Open Access publication

Publication Details
Authors: Zahraee Seyed Mojib, Rahimpour Golroudbary Saeed, Shiwakoti Nirajan, Stasinopoulos Peter, Kraslawski Andrzej
Publisher: Elsevier
Publication year: 2020
Language: English
Related Journal or Series Information: Energy Conversion and Management
Journal acronym: ECM
Volume number: 220
ISSN: 0196-8904
eISSN: 1879-2227
JUFO-Level of this publication: 2
Open Access: Open Access publication
Location of the parallel saved publication: http://urn.fi/URN:NBN:fi-fe2020062445617


The achievement of low or zero greenhouse gas and particulate matter emissions such as sulfur oxides, optimized water-energy nexus, and a well-protected environment are challenges that have become increasingly significant for the biomass industry. There is a need to conduct evaluation and analyses of the greenhouse gas and particulate emissions, water use and energy consumption of biomass process and delivery, from “cradle to gate”. Therefore, to fill this noted gap in the literature, this study aims to develop a combined life cycle and dynamic simulation model to examine water-energy nexus in the biomass industry, particularly under uncertainties, as well as estimation of greenhouse gas and particulate matter emissions of the biomass supply chain by 2050. The dynamic modelling of material, energy, and water flows was used to perform those tasks.
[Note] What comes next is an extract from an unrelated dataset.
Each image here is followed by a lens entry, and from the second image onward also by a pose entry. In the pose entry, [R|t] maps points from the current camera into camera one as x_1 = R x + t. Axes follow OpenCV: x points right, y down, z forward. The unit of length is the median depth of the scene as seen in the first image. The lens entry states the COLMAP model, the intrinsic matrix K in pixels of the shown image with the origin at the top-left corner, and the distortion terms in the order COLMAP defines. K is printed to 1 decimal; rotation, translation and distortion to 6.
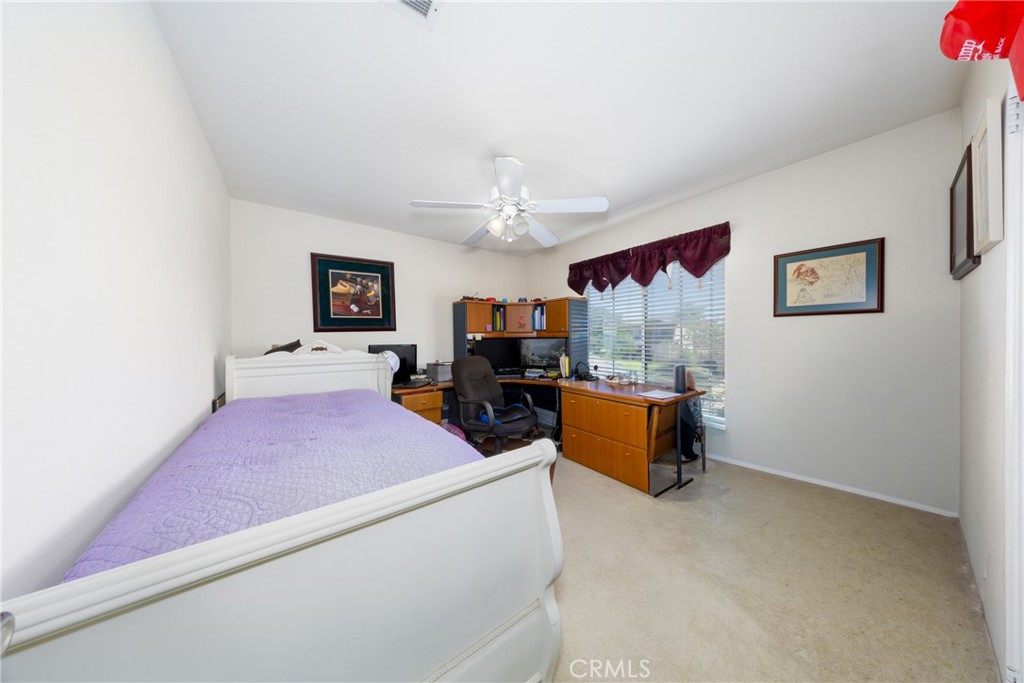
lens RADIAL K [[300.7, 0, 509.2], [0, 300.7, 344.0], [0, 0, 1]] dist [0.000083, 0.000015]
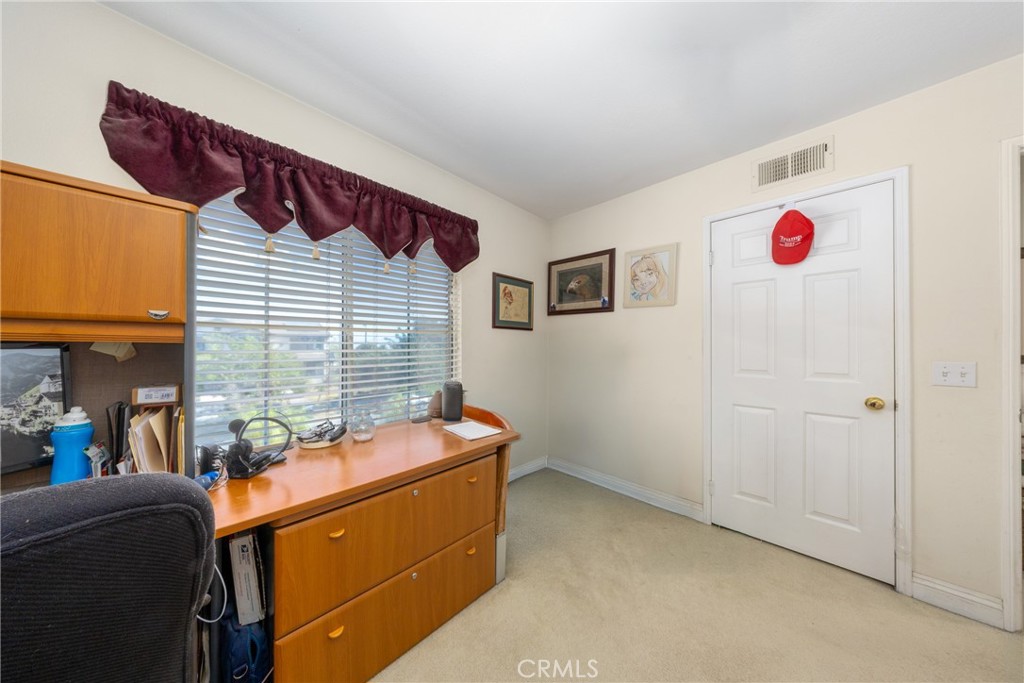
lens RADIAL K [[300.7, 0, 509.2], [0, 300.7, 344.0], [0, 0, 1]] dist [0.000083, 0.000015]
pose [[-0.143149, 0.014373, 0.989597, -0.191258], [0.018272, 0.999763, -0.011877, -0.017771], [-0.989533, 0.016382, -0.143377, 1.050300]]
An in-depth analysis of environmental issues during the production, processing, conversion and delivery of empty fruit bunches biomass supply and production system is conducted. The model was tested and implemented through a case study of three main biomass suppliers in Malaysia. Comparison of environmental performance of the production stages of 31 products through pre-processed, intermediate, and final productions in the biomass supply chain shows that bio-compost, activated-carbon, and cellulose are the highest water users and energy consumers as well as the highest emitters of greenhouse gas and sulfur oxides for all the three suppliers. Sensitivity analysis was also conducted for these critical products based on recent governmental land and demand policies. The main finding of this paper indicates a need for a well-planned management of water-energy nexus in pre-processed production compared to intermediate and final production of biomass supply chain. This finding provides valuable insights to the government agencies and stakeholders to pursue sustainable bioenergy development strategies.